Right now, Europe seems to be emerging from its double-dip
recession and growing a bit. But this slight uptick follows years of disastrous
performance. How disastrous? Consider: By 1936, seven years into the Great
Depression, much of Europe was growing rapidly, with real G.D.P. per capita
steadily reaching new highs. By contrast, European real G.D.P. per capita today
is still well below its 2007 peak — and rising slowly at best.
Doing worse than you did in the Great Depression is, one
might say, a remarkable achievement. How did the Europeans pull it off? Well,
in the 1930s most European countries eventually abandoned economic orthodoxy:
They went off the gold standard; they stopped trying to balance their budgets;
and some of them began large military buildups that had the side effect of
providing economic stimulus. The result was a strong recovery from 1933 onward.

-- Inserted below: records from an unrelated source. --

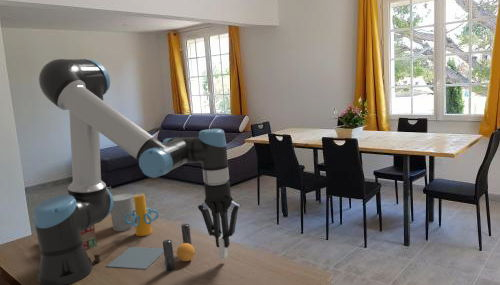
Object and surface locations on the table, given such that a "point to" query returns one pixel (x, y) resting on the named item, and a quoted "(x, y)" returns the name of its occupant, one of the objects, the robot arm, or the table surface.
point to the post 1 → (168, 255)
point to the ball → (185, 252)
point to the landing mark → (137, 258)
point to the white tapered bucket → (122, 211)
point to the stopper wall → (105, 252)
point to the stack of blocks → (89, 237)
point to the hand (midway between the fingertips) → (224, 256)
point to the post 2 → (186, 233)
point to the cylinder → (141, 216)
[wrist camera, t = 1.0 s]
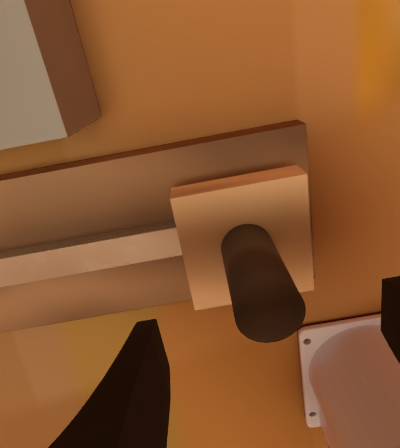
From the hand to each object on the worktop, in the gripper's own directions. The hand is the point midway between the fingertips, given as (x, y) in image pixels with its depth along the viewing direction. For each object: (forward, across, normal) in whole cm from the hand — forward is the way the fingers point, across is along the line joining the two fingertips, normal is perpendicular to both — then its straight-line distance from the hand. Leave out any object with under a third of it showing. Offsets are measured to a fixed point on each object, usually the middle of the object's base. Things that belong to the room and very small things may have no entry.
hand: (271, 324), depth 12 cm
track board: (+10, +7, 0) cm, 12 cm away
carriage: (+8, 0, 0) cm, 9 cm away
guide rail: (+9, +7, 0) cm, 11 cm away
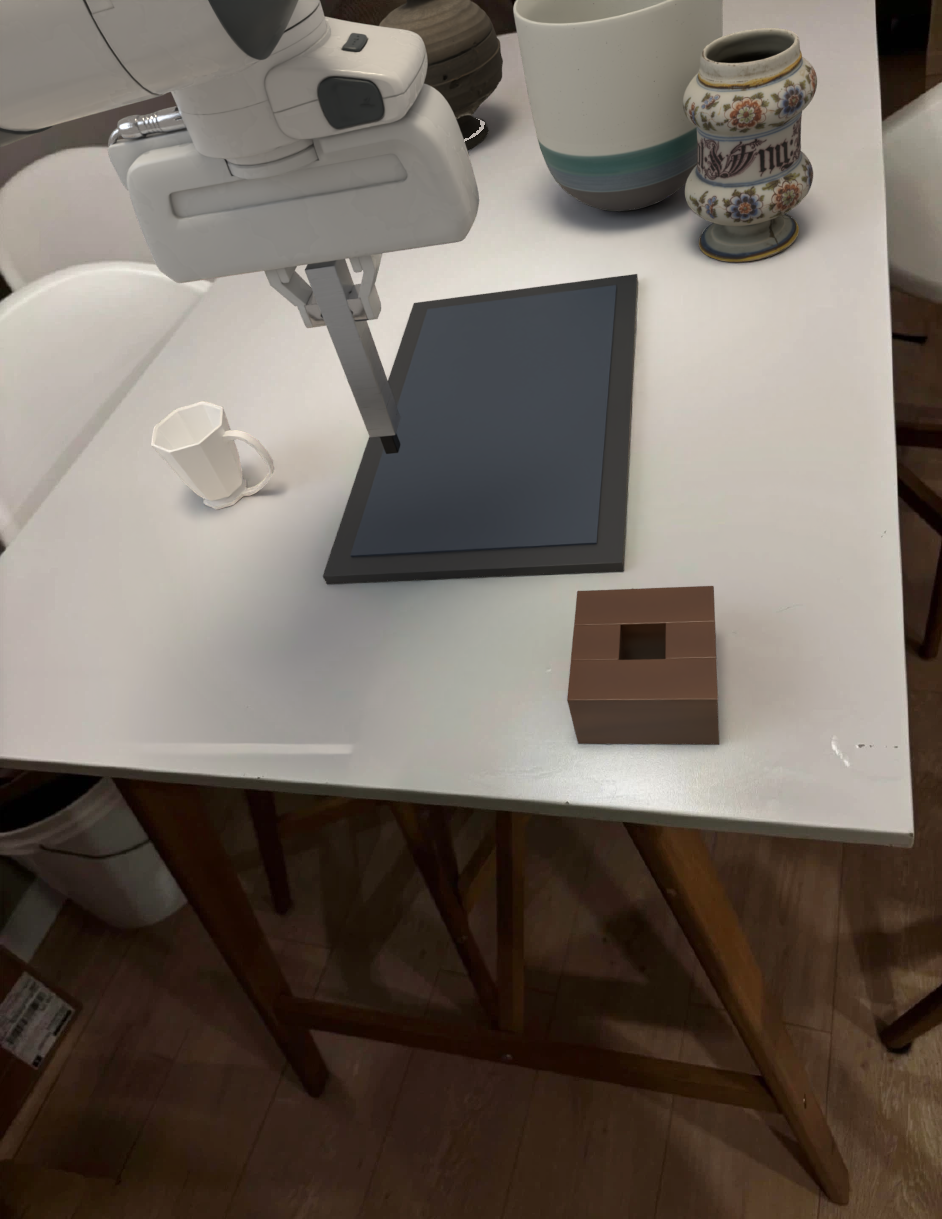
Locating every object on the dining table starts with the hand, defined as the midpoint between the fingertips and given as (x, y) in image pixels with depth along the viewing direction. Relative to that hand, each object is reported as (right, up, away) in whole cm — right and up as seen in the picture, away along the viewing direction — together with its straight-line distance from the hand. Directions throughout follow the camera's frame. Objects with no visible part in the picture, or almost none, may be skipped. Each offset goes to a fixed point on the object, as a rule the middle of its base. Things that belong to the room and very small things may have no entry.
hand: (345, 319), depth 57 cm
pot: (+6, +47, +68) cm, 84 cm away
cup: (-13, -8, +26) cm, 30 cm away
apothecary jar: (+37, +20, +35) cm, 54 cm away
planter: (+27, +29, +46) cm, 61 cm away
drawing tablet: (+11, -1, +24) cm, 27 cm away
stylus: (+2, -7, +8) cm, 11 cm away
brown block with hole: (+20, -24, +2) cm, 31 cm away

Modern Europe is a much better place, morally, politically,
and in human terms. A shared commitment to democracy has brought durable peace;
social safety nets have limited the suffering from high unemployment;
coordinated action has contained the threat of financial collapse.

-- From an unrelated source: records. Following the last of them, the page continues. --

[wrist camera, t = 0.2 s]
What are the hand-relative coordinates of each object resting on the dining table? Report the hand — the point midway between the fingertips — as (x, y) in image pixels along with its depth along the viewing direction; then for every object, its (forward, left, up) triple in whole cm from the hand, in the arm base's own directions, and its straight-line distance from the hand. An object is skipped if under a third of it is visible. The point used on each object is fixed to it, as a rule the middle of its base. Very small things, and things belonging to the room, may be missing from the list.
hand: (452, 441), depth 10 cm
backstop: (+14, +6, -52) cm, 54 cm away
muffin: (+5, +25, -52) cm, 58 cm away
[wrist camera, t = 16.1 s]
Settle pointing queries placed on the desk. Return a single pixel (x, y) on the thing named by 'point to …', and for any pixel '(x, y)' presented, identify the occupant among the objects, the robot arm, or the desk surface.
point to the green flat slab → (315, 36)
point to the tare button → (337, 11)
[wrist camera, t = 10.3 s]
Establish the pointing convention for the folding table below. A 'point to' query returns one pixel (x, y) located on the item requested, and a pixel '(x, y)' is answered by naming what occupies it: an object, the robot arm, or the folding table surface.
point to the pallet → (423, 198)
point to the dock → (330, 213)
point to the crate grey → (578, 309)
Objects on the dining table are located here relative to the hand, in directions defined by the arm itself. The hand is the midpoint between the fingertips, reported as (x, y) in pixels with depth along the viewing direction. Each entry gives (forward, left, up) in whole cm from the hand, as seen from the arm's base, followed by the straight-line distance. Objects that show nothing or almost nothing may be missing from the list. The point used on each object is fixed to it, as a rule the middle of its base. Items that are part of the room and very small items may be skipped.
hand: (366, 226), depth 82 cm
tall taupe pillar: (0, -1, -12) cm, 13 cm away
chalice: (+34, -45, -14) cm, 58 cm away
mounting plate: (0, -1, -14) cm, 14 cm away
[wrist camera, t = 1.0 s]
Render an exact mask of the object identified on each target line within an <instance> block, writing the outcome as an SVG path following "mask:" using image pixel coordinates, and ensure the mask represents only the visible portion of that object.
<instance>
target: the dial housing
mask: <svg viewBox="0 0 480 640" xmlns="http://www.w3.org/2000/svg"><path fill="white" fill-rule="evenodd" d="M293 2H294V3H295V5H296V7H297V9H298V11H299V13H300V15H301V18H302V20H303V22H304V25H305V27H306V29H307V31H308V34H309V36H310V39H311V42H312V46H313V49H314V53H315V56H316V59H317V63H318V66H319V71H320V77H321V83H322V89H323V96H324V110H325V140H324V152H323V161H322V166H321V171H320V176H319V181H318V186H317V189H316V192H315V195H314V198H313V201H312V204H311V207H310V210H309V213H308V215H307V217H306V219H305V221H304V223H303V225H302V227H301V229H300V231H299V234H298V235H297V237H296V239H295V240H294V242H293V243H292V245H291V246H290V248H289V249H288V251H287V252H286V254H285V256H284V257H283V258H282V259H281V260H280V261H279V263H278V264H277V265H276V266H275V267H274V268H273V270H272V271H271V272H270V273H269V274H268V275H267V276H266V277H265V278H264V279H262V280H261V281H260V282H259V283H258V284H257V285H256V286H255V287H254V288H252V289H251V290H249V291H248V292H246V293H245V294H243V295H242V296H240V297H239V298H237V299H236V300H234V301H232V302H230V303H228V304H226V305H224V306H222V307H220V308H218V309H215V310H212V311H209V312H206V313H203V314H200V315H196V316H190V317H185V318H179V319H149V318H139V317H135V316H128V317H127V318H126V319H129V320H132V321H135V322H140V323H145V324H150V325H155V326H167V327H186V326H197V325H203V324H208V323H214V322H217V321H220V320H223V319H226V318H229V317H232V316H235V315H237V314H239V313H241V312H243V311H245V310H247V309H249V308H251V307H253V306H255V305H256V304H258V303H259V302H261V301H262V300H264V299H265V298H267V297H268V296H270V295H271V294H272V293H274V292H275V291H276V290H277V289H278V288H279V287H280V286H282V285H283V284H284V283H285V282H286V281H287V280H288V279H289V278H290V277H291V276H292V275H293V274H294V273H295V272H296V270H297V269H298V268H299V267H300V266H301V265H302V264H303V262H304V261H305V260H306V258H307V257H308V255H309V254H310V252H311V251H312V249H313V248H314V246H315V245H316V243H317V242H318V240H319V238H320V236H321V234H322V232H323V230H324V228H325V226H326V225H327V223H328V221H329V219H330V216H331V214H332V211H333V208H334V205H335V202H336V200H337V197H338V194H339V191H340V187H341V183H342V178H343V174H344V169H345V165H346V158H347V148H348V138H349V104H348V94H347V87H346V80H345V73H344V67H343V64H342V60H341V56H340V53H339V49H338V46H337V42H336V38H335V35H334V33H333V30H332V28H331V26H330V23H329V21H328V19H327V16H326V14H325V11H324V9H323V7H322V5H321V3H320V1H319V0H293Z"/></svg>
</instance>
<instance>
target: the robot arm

Unfortunately, the Continent’s success in avoiding disaster has had the side
effect of letting governments cling to orthodox policies. Nobody has left the
euro, even though it’s a monetary straitjacket. With no need to boost military
spending, nobody has broken with fiscal austerity. Everyone is doing the safe,
supposedly responsible thing — and the slump persists.
In this depressed and depressing landscape, France isn’t an
especially bad performer. Obviously it has lagged behind Germany, which has
been buoyed by its formidable export sector. But French performance has been
better than that of most other European nations. And I’m not just talking about
the debt-crisis countries. French growth has outpaced that of such pillars of
orthodoxy as Finland and the Netherlands.
It’s true that the latest data show France failing to share
in Europe’s general uptick. Most observers, including the International
Monetary Fund, attribute this recent weakness largely to austerity policies.
But now Mr. Hollande has spoken up about his plans to change France’s course —
and it’s hard not to feel a sense of despair.
For Mr. Hollande, in announcing his intention to reduce
taxes on businesses while cutting (unspecified) spending to offset the cost,
declared, “It is upon supply that we need to act,” and he further declared that
“supply actually creates demand.”
Oh, boy. That echoes, almost verbatim, the long-debunked
fallacy known as Say’s Law — the claim that overall shortfalls in demand can’t
happen, because people have to spend their income on something. This just isn’t
true, and it’s very much not true as a practical matter at the beginning of
2014. All the evidence says that France is awash in productive resources, both
labor and capital, that are sitting idle because demand is inadequate. For
proof, one need only look at inflation, which is sliding fast. Indeed, both
France and Europe as a whole are getting dangerously close to Japan-style
deflation.
So what’s the significance of the fact that, at this of all
times, Mr. Hollande has adopted this discredited doctrine?
As I said, it’s a sign of the haplessness of the European
center-left. For four years, Europe has been in the grip of austerity fever,
with mostly disastrous results; it’s telling that the current slight upturn is
being hailed as if it were a policy triumph. Given the hardship these policies
have inflicted, you might have expected left-of-center politicians to argue
strenuously for a change in course. Yet everywhere in Europe, the center-left
has at best (for example, in Britain) offered weak, halfhearted criticism, and
often simply cringed in submission.
When Mr. Hollande became leader of the second-ranked euro
economy, some of us hoped that he might take a stand. Instead, he fell into the
usual cringe — a cringe that has now turned into intellectual collapse. And
Europe’s second depression goes on and on.